我有一段不是完整句子的文本。例如
reased 11%. Search advertising revenue, excluding traffic acquisition costs, was relatively unchanged. Indus
完整的句子是
... increased 11%. Search advertising revenue, excluding traffic acquisition costs, was relatively unchanged. Industry ...
我想要的是,如果句子被切断,例如... increased 11%
和Industry...
,那么我丢弃它们,只返回完整的句子Search advertising revenue, excluding traffic acquisition costs, was relatively unchanged.
我可以用nltk或空格吗?
对不起,我没有把我的问题说清楚。
可能有不同的情况:
Hey! How are you? Good!
应返回Hey! How are you? Good!
...ey. How are you? I am good. How about....
应该返回How are you? I am good.
我不知道文本中完整句子的数量。
您可以使用spacy
获取字符串中的所有句子,例如
import spacy
nlp = spacy.load("en_core_web_sm")
doc = nlp("I am good. How are you? Thank you.")
for sent in doc.sents:
print(sent)
sents
属性包含字符串中的所有句子。
Output
:
I am good.
How are you?
Thank you.
对于使用
的情况... increased by 11%. Search advertising revenue, excluding traffic acquisition costs, was relatively unchanged. Industry ...

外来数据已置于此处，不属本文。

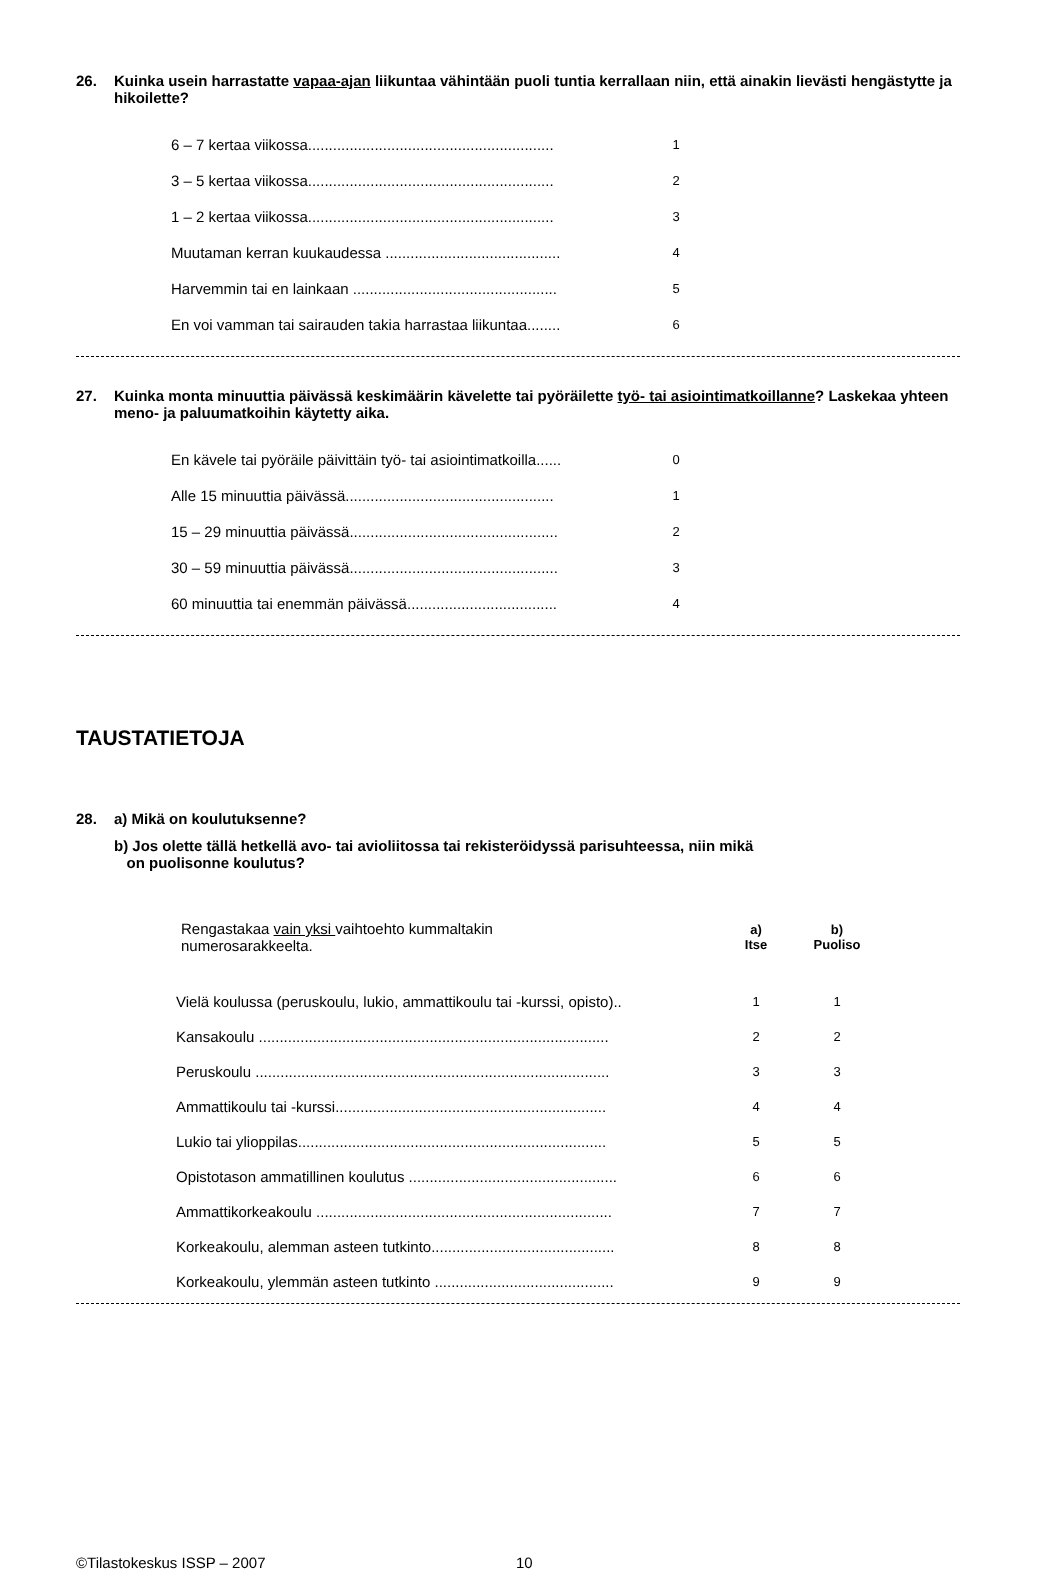26. Kuinka usein harrastatte vapaa-ajan liikuntaa vähintään puoli tuntia kerrallaan niin, että ainakin lievästi hengästytte ja hikoilette?
| 6 – 7 kertaa viikossa........................................................... | 1 |
| 3 – 5 kertaa viikossa........................................................... | 2 |
| 1 – 2 kertaa viikossa........................................................... | 3 |
| Muutaman kerran kuukaudessa .......................................... | 4 |
| Harvemmin tai en lainkaan ................................................. | 5 |
| En voi vamman tai sairauden takia harrastaa liikuntaa........ | 6 |
27. Kuinka monta minuuttia päivässä keskimäärin kävelette tai pyöräilette työ- tai asiointimatkoillanne? Laskekaa yhteen meno- ja paluumatkoihin käytetty aika.
| En kävele tai pyöräile päivittäin työ- tai asiointimatkoilla...... | 0 |
| Alle 15 minuuttia päivässä.................................................. | 1 |
| 15 – 29 minuuttia päivässä.................................................. | 2 |
| 30 – 59 minuuttia päivässä.................................................. | 3 |
| 60 minuuttia tai enemmän päivässä.................................... | 4 |
TAUSTATIETOJA
28. a) Mikä on koulutuksenne?
b) Jos olette tällä hetkellä avo- tai avioliitossa tai rekisteröidyssä parisuhteessa, niin mikä
on puolisonne koulutus?
| Rengastakaa vain yksi vaihtoehto kummaltakin numerosarakkeelta. | a) Itse | b) Puoliso |
| Vielä koulussa (peruskoulu, lukio, ammattikoulu tai -kurssi, opisto).. | 1 | 1 |
| Kansakoulu .................................................................................... | 2 | 2 |
| Peruskoulu ..................................................................................... | 3 | 3 |
| Ammattikoulu tai -kurssi................................................................. | 4 | 4 |
| Lukio tai ylioppilas.......................................................................... | 5 | 5 |
| Opistotason ammatillinen koulutus .................................................. | 6 | 6 |
| Ammattikorkeakoulu ....................................................................... | 7 | 7 |
| Korkeakoulu, alemman asteen tutkinto............................................ | 8 | 8 |
| Korkeakoulu, ylemmän asteen tutkinto ........................................... | 9 | 9 |
©Tilastokeskus ISSP – 2007 10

并且只获得完整的句子,您可以简单地将doc.sents
放在list()
方法中,并使用索引来访问它。如
doc = nlp("... increased 11%. Search advertising revenue, excluding traffic acquisition costs, was relatively unchanged. Industry ...")
print(list(doc.sents)[1])
输出:
Search advertising revenue, excluding traffic acquisition costs, was relatively unchanged.